The Government has mapped out a budget plan for 2016-2020 with a 1.65-fold increase in revenues despite lower-than-expected results in the past five years.

To implement the financial plan for the five years from 2016 to 2020 with average economic growth of 6.75% per year, the Government has set out revenue figures with a sharp rise from the previous period.

While the annual growth target for the past five years is 6.5-6.7%, an average of 5.91% has been actually achieved. Even the goal of 6.5% for this year seems out of reach due to slower growth in the previous quarters.

Therefore, the growth forecast for the next five years is still uncertain. Meanwhile, the lackluster performance of economic restructuring will directly affect budget collections, spending shakeup and probably give rise to potential repayment obligations that may push up public debt.

Attaining the budget collection goal will be certainly a tough task in the years to come since the nation’s deep integration will lead to tariff cuts as a result of free trade agreements. The global oil price is currently low and unpredictable, whereas the annual budget estimates partly depend on crude oil exports and import-export taxes.

The Government presented an objective that the budget revenue would stand at 20-22% of GDP in 2016-2020. The Committee on Financial and Budgetary Affairs of the National Assembly (NA) commented this percentage was still low and proposed it be raised to 23.8%, in which revenues from taxes and charges should make up 21.8%.

The NA committee agreed with the Government’s proposal for allocation of VND2,000 trillion for investment and development in the next five years, accounting for 25-26% of total budget expenditures. Such spending will depend largely on annual budget revenues and the specific levels will be decided by the NA on a yearly basis.

On the financial plan for 2011-2015, the NA finance and budget committee remarked the income from taxes and charges amounted to 20-21% of GDP, lower than the set target (less than 22-23%). Budget collections significantly declined from the previous period.

Boosting domestic revenues is a must to reduce dependence on unstable earnings from external sources.
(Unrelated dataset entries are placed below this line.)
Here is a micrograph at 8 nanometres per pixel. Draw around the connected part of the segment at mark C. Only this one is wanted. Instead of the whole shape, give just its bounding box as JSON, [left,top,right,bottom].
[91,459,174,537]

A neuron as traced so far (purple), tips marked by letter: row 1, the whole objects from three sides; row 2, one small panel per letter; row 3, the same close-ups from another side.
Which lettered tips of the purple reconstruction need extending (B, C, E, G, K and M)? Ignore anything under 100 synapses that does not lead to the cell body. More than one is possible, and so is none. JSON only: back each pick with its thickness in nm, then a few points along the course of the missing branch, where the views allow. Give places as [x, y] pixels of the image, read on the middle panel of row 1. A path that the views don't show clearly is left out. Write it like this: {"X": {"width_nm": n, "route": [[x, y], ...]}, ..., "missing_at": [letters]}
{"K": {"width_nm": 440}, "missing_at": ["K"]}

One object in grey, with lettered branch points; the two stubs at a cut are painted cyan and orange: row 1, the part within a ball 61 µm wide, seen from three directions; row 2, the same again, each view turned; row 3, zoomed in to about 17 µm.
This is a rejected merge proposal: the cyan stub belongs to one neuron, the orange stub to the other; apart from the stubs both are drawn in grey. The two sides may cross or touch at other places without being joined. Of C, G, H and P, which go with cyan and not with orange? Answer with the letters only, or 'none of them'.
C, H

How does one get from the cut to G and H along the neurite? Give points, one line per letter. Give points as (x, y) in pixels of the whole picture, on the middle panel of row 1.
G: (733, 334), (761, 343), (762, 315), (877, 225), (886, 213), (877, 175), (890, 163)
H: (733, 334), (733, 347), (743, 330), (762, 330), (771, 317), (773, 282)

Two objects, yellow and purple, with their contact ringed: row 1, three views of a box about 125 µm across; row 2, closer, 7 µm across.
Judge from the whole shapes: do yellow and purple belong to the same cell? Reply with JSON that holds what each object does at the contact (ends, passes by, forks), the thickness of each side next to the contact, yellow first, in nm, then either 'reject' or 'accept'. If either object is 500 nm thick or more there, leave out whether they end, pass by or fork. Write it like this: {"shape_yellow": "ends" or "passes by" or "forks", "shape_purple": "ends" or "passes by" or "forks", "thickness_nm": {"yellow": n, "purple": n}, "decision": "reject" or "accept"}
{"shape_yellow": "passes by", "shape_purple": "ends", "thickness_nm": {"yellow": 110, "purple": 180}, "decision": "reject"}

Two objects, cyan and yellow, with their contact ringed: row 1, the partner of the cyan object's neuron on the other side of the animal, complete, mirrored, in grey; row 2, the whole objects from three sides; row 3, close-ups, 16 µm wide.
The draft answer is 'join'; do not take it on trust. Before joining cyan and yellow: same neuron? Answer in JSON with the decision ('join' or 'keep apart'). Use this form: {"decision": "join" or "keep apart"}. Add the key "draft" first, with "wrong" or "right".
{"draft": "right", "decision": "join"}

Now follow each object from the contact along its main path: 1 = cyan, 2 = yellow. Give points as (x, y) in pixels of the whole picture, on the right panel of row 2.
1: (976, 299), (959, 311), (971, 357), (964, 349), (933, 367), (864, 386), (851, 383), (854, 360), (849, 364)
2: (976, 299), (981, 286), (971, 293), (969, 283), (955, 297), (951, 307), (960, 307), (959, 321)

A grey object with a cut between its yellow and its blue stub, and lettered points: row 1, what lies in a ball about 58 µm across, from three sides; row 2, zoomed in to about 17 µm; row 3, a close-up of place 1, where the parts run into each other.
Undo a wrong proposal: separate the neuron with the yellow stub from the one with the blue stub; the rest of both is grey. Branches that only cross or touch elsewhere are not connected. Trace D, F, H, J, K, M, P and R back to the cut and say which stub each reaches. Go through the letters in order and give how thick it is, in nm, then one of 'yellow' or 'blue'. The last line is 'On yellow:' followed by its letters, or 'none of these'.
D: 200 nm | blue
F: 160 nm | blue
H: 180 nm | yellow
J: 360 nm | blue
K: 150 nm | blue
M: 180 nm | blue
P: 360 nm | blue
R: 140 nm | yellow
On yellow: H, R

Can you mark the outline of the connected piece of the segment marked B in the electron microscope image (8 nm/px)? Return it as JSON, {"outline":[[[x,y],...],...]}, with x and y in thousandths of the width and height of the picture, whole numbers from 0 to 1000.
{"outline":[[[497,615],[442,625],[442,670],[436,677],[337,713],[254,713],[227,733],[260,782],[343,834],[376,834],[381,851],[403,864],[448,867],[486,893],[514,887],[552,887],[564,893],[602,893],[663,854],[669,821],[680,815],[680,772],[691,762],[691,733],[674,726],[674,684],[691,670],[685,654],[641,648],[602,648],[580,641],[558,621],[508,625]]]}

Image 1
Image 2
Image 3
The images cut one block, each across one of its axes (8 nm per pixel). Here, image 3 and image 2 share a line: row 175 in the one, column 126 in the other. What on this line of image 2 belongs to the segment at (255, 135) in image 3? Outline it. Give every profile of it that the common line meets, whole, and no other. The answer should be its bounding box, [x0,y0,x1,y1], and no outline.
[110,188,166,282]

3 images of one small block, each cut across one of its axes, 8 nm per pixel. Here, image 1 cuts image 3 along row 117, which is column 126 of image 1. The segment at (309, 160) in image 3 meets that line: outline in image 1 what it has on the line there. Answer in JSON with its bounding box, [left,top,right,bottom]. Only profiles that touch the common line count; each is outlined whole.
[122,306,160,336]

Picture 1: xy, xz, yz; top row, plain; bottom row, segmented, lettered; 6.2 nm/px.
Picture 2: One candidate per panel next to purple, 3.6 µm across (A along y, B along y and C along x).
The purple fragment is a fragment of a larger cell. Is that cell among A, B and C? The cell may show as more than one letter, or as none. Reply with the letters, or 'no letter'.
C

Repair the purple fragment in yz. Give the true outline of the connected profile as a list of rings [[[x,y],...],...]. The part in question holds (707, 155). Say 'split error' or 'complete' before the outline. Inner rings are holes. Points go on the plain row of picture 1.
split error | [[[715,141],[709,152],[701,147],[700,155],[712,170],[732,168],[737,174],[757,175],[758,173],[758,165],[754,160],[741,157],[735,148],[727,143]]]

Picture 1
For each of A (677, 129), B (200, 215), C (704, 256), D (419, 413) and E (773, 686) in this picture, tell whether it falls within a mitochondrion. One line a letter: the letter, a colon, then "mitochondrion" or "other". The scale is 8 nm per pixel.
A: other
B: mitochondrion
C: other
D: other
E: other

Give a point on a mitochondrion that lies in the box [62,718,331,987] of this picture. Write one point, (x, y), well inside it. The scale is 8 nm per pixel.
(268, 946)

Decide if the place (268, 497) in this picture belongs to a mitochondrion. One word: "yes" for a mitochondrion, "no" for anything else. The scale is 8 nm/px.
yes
While many expenses were much higher than estimated, capital for investment and development in 2011-2015 went down sharply from the preceding period, only 18.2% of the total expenditure versus 24.4% (2006-2010).

The budget deficit has stayed high in the past five years, around 5.76% of GDP, whereas the target was 4.5% for 2015, including government bonds. Overspending was partly ascribed to principal payments.

Notably, though public debt had remained at safe levels by the end of 2015, 50.3% of GDP, it should be higher with other liabilities factored in, such as the social insurance fund, debt owed by infrastructure projects and the obligations of Vietnam Development Bank and Vietnam Bank for Social Policies.

The NA finance and budget committee said domestic debts were rapidly piling up, with short-term loans taking up a major proportion. Debt swap tends to pick up at a greater speed, totaling some VND47 trillion in 2013, VND106 trillion in 2014 and VND145 trillion in 2015.